• **ACTION ITEM**
From the line that contains "Bedrijfsnaam" through the line that contains "Kiracı en hızlı nasıl tahliye edilir?", output every line of the listing below exactly and leave out all the rest.

SUPPLIED DATA: Begin

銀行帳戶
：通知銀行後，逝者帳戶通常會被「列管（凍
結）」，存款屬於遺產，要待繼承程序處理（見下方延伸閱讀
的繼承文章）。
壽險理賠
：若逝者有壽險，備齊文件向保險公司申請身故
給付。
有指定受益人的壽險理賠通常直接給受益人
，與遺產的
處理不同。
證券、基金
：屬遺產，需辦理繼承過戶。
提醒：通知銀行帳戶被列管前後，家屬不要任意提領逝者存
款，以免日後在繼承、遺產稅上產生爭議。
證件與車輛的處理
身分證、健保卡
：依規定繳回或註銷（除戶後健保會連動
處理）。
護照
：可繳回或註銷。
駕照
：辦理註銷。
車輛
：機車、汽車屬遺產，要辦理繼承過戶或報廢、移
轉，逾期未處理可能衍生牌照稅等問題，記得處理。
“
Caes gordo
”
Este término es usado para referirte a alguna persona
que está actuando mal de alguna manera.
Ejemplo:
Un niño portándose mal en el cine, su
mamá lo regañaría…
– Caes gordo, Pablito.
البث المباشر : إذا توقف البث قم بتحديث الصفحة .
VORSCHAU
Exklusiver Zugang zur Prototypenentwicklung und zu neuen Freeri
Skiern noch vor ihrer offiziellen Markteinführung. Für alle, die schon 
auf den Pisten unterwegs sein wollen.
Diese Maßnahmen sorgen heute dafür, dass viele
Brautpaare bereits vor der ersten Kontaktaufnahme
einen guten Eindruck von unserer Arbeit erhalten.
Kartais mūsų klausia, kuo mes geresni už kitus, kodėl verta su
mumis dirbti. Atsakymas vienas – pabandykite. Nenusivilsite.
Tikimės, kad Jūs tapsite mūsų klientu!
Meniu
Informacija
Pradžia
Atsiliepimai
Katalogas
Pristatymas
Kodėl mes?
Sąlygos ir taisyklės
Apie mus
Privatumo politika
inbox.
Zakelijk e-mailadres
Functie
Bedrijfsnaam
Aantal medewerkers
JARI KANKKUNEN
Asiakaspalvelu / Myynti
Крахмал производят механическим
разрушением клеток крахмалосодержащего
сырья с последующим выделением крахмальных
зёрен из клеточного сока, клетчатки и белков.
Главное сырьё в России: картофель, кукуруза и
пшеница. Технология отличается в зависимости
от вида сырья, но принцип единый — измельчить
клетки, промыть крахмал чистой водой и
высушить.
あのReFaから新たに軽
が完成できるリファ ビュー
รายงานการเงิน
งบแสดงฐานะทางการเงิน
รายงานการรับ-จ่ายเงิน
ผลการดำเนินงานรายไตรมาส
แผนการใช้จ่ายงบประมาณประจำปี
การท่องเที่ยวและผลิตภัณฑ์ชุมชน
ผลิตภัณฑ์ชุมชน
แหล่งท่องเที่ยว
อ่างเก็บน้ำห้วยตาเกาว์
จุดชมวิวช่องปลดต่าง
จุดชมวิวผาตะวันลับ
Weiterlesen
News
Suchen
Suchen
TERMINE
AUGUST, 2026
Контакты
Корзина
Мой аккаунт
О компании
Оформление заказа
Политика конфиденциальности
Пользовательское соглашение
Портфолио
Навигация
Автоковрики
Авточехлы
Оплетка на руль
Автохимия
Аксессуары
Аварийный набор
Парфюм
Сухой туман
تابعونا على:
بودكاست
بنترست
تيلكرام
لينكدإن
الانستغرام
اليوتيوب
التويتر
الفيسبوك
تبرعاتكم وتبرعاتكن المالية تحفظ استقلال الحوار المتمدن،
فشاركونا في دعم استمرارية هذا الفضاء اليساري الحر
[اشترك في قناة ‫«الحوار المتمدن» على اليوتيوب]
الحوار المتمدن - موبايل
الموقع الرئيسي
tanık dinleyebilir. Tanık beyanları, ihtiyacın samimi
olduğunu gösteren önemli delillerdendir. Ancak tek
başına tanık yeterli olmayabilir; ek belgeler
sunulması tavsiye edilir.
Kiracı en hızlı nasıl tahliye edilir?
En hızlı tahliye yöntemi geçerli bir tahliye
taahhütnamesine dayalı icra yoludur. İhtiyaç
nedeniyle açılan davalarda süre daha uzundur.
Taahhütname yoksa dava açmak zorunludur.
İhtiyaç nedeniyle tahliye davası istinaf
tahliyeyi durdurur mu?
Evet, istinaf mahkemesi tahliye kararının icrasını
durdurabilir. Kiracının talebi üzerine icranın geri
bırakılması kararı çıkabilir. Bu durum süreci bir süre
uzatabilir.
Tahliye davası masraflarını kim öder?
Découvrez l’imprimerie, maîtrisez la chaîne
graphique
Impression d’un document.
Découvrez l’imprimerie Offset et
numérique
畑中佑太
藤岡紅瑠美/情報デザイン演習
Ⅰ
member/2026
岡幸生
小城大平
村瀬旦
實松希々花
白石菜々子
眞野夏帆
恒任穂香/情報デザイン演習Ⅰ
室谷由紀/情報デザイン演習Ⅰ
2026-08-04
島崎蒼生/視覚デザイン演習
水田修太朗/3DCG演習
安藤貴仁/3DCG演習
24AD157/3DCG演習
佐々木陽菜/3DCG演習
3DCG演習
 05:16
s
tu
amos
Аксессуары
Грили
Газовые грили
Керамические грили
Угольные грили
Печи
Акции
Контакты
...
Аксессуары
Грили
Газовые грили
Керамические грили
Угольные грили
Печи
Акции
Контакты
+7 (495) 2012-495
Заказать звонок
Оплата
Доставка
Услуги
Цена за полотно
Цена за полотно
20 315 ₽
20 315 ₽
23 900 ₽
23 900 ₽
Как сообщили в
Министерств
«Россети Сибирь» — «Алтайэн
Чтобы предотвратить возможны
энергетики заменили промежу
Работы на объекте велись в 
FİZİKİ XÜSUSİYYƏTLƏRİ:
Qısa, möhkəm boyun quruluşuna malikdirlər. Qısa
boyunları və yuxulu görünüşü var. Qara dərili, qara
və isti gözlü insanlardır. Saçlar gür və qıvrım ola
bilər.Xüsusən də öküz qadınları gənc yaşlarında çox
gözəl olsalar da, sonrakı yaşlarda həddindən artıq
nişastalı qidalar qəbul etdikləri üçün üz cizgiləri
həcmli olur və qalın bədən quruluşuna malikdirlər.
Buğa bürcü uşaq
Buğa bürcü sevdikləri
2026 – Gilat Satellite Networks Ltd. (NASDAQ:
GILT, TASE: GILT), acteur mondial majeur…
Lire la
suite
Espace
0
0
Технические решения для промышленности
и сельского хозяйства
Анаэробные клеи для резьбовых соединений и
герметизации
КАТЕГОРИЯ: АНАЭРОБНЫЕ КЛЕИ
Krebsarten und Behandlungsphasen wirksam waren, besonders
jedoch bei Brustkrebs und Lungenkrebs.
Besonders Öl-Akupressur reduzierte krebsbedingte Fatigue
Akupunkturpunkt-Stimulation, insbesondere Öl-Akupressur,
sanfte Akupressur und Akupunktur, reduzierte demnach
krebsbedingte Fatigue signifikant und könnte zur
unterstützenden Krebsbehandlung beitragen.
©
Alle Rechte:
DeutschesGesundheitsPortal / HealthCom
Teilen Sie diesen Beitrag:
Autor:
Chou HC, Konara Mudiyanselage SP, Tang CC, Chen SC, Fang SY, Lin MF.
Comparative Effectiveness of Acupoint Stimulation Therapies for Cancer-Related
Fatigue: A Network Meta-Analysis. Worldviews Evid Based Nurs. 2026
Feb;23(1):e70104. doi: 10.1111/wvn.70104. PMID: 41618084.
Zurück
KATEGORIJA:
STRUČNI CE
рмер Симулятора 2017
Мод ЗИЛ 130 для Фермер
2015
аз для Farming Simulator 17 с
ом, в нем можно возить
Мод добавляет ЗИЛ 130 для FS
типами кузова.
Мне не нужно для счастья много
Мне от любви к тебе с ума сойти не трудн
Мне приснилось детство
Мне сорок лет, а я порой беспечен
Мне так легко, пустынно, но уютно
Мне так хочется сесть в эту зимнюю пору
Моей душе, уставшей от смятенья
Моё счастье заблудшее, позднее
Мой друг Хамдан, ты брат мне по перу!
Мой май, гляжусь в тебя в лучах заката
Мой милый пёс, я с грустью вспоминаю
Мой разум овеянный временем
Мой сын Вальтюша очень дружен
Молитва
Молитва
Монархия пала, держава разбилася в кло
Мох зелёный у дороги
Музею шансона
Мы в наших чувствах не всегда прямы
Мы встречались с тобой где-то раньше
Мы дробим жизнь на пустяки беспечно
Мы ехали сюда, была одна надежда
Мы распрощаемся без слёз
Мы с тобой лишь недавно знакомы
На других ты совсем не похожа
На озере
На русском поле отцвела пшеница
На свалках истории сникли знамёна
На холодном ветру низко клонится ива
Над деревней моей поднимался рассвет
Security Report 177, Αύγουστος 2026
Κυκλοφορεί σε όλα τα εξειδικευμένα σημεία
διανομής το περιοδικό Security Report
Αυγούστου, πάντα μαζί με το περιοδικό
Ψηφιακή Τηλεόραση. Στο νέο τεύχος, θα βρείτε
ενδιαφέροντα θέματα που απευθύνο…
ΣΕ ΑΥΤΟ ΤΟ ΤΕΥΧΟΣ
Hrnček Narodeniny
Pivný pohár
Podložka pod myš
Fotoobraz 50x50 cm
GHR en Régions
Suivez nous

SUPPLIED DATA: End

• **EXERCISE OUTPUT**
Bedrijfsnaam
Aantal medewerkers
JARI KANKKUNEN
Asiakaspalvelu / Myynti
Крахмал производят механическим
разрушением клеток крахмалосодержащего
сырья с последующим выделением крахмальных
зёрен из клеточного сока, клетчатки и белков.
Главное сырьё в России: картофель, кукуруза и
пшеница. Технология отличается в зависимости
от вида сырья, но принцип единый — измельчить
клетки, промыть крахмал чистой водой и
высушить.
あのReFaから新たに軽
が完成できるリファ ビュー
รายงานการเงิน
งบแสดงฐานะทางการเงิน
รายงานการรับ-จ่ายเงิน
ผลการดำเนินงานรายไตรมาส
แผนการใช้จ่ายงบประมาณประจำปี
การท่องเที่ยวและผลิตภัณฑ์ชุมชน
ผลิตภัณฑ์ชุมชน
แหล่งท่องเที่ยว
อ่างเก็บน้ำห้วยตาเกาว์
จุดชมวิวช่องปลดต่าง
จุดชมวิวผาตะวันลับ
Weiterlesen
News
Suchen
Suchen
TERMINE
AUGUST, 2026
Контакты
Корзина
Мой аккаунт
О компании
Оформление заказа
Политика конфиденциальности
Пользовательское соглашение
Портфолио
Навигация
Автоковрики
Авточехлы
Оплетка на руль
Автохимия
Аксессуары
Аварийный набор
Парфюм
Сухой туман
تابعونا على:
بودكاست
بنترست
تيلكرام
لينكدإن
الانستغرام
اليوتيوب
التويتر
الفيسبوك
تبرعاتكم وتبرعاتكن المالية تحفظ استقلال الحوار المتمدن،
فشاركونا في دعم استمرارية هذا الفضاء اليساري الحر
[اشترك في قناة ‫«الحوار المتمدن» على اليوتيوب]
الحوار المتمدن - موبايل
الموقع الرئيسي
tanık dinleyebilir. Tanık beyanları, ihtiyacın samimi
olduğunu gösteren önemli delillerdendir. Ancak tek
başına tanık yeterli olmayabilir; ek belgeler
sunulması tavsiye edilir.
Kiracı en hızlı nasıl tahliye edilir?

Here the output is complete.